For all his failings and misdemeanours, Billy Parks remains an endearing narrative voice. His aim is true, his personal battles are tough and vivid, and he favours self-knowledge over self-pity. He rues ‘the growing carbuncle that was my ego, drunk on alcohol and adulation’, but makes no excuses for himself. Even in the midst of his most depraved spells, there are small expressions of weakness; ‘just occasionally a black sadness before or during a game, as I grappled with the reality that failure would mean an endless abyss of nothing’. Later on, at death’s door, it’s Parks’ genuine desire to make amends with his daughter and grandson that keeps him sober and alive.

But to focus on the sadness in Billy Parks is to ignore the sense of joy and excitement. The novel is a thorough, loving tribute to a bygone era and most importantly, to the delights of youth. Roberts brilliantly captures the pure ecstasy of that first game (‘There were goals and movement and swear words and arguments and kicks and shoves and I loved it all’) and that first goal (‘I felt my body and mind surge with the glorious fresh air of life’). The inclusion of match stats throughout – date, venue, team line-ups, goalscorers, attendance – is the inspired touch of a writer in his element. The macho invincibility of footballing fame is also well-captured; ‘we drank and revelled in being young and carefree and oh-so-very-very male.’ Parks and his teammates are ‘knights of the round table, the untouchable dynamite dealers of Saturday afternoon’.

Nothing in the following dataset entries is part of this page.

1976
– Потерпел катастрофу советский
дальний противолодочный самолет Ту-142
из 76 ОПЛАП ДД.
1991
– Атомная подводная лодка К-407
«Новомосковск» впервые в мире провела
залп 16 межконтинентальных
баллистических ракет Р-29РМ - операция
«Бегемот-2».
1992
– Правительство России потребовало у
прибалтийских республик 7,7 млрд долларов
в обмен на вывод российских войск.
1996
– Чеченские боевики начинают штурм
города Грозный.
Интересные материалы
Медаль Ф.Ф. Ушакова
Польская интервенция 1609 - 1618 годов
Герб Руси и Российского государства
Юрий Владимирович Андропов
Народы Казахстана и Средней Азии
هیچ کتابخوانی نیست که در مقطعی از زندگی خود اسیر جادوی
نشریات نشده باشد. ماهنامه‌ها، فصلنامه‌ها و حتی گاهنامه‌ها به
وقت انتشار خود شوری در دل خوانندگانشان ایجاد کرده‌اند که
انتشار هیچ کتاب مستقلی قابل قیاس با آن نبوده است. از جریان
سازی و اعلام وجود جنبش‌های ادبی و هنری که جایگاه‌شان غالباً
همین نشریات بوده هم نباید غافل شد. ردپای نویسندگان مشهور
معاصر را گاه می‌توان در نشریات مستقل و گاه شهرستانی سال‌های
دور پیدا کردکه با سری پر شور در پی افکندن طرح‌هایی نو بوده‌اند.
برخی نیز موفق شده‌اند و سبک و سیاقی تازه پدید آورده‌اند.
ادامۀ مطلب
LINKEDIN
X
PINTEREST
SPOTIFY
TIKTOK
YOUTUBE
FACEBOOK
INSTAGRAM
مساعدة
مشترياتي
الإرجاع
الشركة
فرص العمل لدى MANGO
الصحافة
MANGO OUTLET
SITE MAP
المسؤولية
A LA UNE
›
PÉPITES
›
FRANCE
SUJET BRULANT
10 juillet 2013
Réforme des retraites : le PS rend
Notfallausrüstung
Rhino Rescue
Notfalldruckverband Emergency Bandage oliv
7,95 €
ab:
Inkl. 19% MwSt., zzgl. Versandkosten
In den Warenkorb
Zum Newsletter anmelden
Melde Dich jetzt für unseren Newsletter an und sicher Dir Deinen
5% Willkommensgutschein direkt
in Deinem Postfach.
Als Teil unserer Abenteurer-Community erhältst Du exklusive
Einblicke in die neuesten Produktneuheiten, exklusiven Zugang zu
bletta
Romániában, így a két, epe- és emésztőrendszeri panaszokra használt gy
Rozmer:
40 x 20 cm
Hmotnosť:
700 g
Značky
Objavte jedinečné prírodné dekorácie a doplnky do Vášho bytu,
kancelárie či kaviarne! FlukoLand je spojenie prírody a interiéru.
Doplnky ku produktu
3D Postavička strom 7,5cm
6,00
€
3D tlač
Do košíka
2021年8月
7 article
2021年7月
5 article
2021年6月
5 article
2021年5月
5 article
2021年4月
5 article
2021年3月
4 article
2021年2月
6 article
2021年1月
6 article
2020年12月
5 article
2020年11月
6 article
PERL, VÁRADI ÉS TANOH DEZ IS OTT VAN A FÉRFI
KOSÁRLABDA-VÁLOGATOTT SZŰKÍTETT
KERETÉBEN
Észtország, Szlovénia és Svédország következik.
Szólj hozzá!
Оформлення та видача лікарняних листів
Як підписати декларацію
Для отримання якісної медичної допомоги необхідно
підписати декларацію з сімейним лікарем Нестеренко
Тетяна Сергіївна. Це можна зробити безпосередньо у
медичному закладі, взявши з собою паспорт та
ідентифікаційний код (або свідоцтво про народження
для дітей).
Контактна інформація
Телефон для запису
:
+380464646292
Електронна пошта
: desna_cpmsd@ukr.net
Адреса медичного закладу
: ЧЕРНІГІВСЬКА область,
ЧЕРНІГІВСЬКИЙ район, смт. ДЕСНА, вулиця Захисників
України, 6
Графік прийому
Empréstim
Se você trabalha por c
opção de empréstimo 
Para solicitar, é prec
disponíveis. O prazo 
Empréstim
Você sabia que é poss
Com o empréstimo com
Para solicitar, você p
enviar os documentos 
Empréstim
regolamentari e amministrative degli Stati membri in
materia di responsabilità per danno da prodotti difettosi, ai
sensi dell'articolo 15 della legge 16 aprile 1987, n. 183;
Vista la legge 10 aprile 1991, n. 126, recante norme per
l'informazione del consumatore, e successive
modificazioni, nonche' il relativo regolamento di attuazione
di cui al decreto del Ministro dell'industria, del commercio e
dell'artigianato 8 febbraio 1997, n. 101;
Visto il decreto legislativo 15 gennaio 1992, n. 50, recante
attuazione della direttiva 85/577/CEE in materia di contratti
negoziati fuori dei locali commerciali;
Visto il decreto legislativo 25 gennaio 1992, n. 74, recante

And then there’s Roberts’ wildcard, which turns out to be a winner, if perhaps not a trump card. Without saying too much, there’s a mysterious ‘Service’, a very eminent ‘Council of Football Immortals’ and the chance to rewrite history. Just when Billy Parks is cruising along towards traditional ‘memoir’ territory, it takes a left turn into Back To The Future. But worry not, sci-fi sceptics; it’s no giant leap and it’s all in the name of feel-good, football fun. Out of its oddly disparate elements – football, family, love, addiction, regret, nostalgia, comedy, tragedy, fantasy – Billy Parks emerges as both a heart-warming human tale and an engaging sporting narrative. Perhaps Roberts should consider adding manager to barrister and novelist.